-------- Passage to read

Being CALEA Accredited can limit an academy's liability and risk exposure because it demonstrates that recognized standards for public safety training academies have been met, as verified by a team of independent outside CALEA-trained assessors.
CALEA Accreditation facilitates an academy's pursuit of professional excellence.

Campus Security
The CALEA Campus Security Accreditation Program is designed for educational campus security agencies or departments that primarily employ non-sworn security officers and identify themselves as a "campus security force."

Eligible campus security agencies are defined as those having legal authority to perform security and public safety related functions in an educational campus-based setting, or those providing security or public safety services whose eligibility is verified by the Commission.

The CALEA Accreditation Process is a proven modern management model; once implemented, it presents the Chief Executive Officer (CEO), on a continuing basis, with a blueprint that promotes the efficient use of resources and improves service delivery - regardless of the size, geographic location, or functional responsibilities of the agency.

The CALEA Campus Security Accreditation Program provides agencies an opportunity to voluntarily demonstrate that they meet an established set of professional standards which:

Require the agency to develop a comprehensive, well thought out, uniform set of written directives. This is one of the most successful steps for reaching administrative and operational goals, while also providing direction to personnel.
Provide the necessary reports and analyses a CEO needs to make fact-based, informed management decisions.
Require a preparedness program be put in place - so an agency is ready to address natural or man-made critical incidents.
Are a means for developing or improving upon an agency's relationship with the campus community.
Strengthen the agency's accountability, both within the agency and the campus community, through a continuum of standards that clearly define authority, performance, and responsibilities.
Can limit an agency's liability and risk exposure because it demonstrates that internationally recognized standards for campus security have been met, as verified by a team of independent outside CALEA-trained assessors.
Facilitates an agency's pursuit of professional excellence.

CALEA Awards
CALEA offers several awards of recognition and achievement.

----------------

Tasks to perform —
**1)** Answer these questions about the passage on CALEA accreditation:
(a) What kind of officers do the agencies served by the Campus Security Accreditation Program primarily employ?
(b) Who verifies that the standards have been met?
(c) What incidents is the required preparedness program meant to make an agency ready for?
**2)** Write out the passage on CALEA accreditation from "Being CALEA Accredited" down to "by the Commission.", substituting "evaluators" for "assessors" throughout.

-------- Dataset excerpt

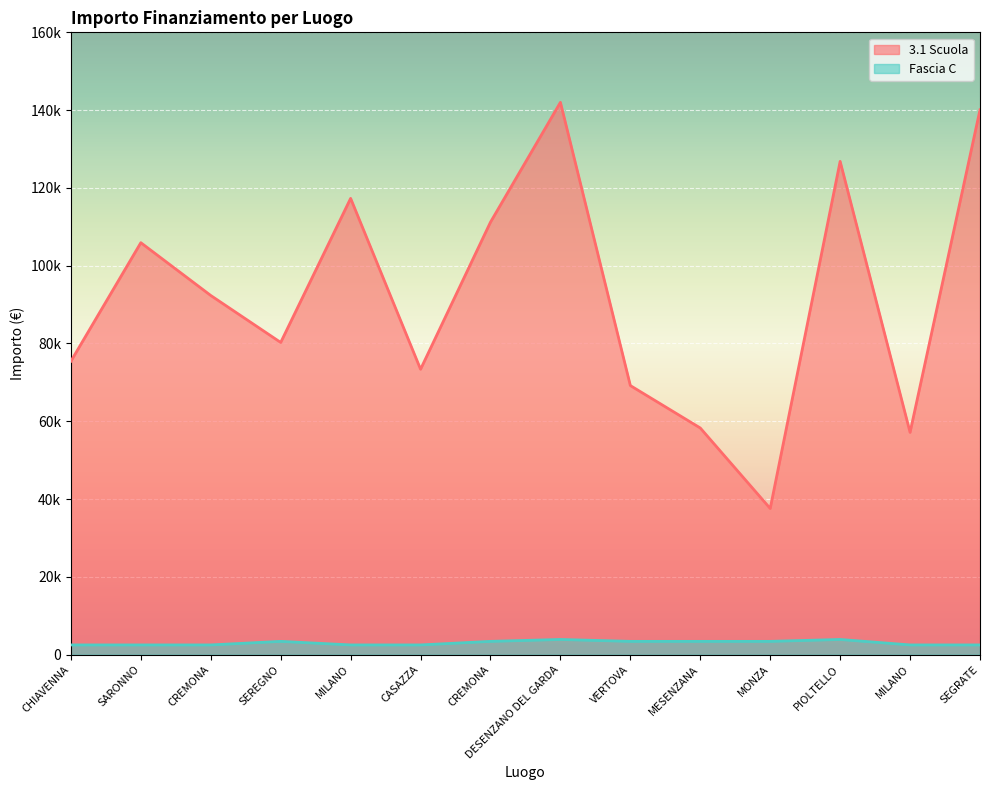

What are all the series names shown in the legend?

3.1 Scuola, Fascia C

----------------

Responses by item number —
**1)**
(a) Non-sworn security officers.
(b) A team of independent outside CALEA-trained assessors.
(c) Natural or man-made critical incidents.

**2)**
Being CALEA Accredited can limit an academy's liability and risk exposure because it demonstrates that recognized standards for public safety training academies have been met, as verified by a team of independent outside CALEA-trained evaluators.
CALEA Accreditation facilitates an academy's pursuit of professional excellence.

Campus Security
The CALEA Campus Security Accreditation Program is designed for educational campus security agencies or departments that primarily employ non-sworn security officers and identify themselves as a "campus security force."

Eligible campus security agencies are defined as those having legal authority to perform security and public safety related functions in an educational campus-based setting, or those providing security or public safety services whose eligibility is verified by the Commission.